Extremely impressive that you write, sing, record and play the song.

Please post more of your songs as you write them.


----------



## King Loudness (May 3, 2010)

greco said:


> Congratulations!
> Extremely impressive that you write, sing, record and play the song.
> 
> Please post more of your songs as you write them.


Thanks for the kind words Dave! I've had a songwriting block for a long time and it's refreshing that I'm able to express myself without as much of a hangup as in the past. Appreciate you and everyone checking it out; I'll definitely be posting more as they present themselves.

W.


----------



## RBlakeney (Mar 12, 2017)

Atta boy Will!


----------



## live4tone (Sep 14, 2006)

nicely done !


----------



## KapnKrunch (Jul 13, 2016)

"Even with the best of intentions, we can all lose our heads at times..." 

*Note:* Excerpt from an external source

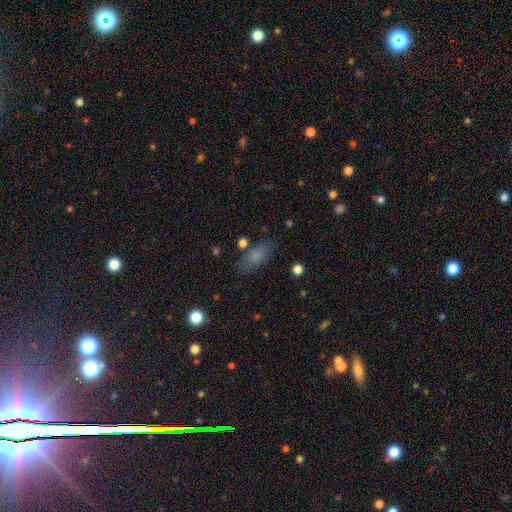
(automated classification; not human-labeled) Smooth or featured? Predicted: smooth (p=0.80). How rounded? Predicted: in between (p=0.81). Merging? Predicted: none (p=0.76).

Good stuff. Great voice too.


----------



## John Reilly (Apr 7, 2018)

Nice feel ,good tune ,thanks for sharing!


----------



## King Loudness (May 3, 2010)

John Reilly said:


> Nice feel ,good tune ,thanks for sharing!


Thanks!




KapnKrunch said:


> "Even with the best of intentions, we can all lose our heads at times..."
> 
> Good stuff. Great voice too.


 Thanks, yeah, the song was actually built around that line; it came to me and I felt it was worth using. Cheers.

W.


----------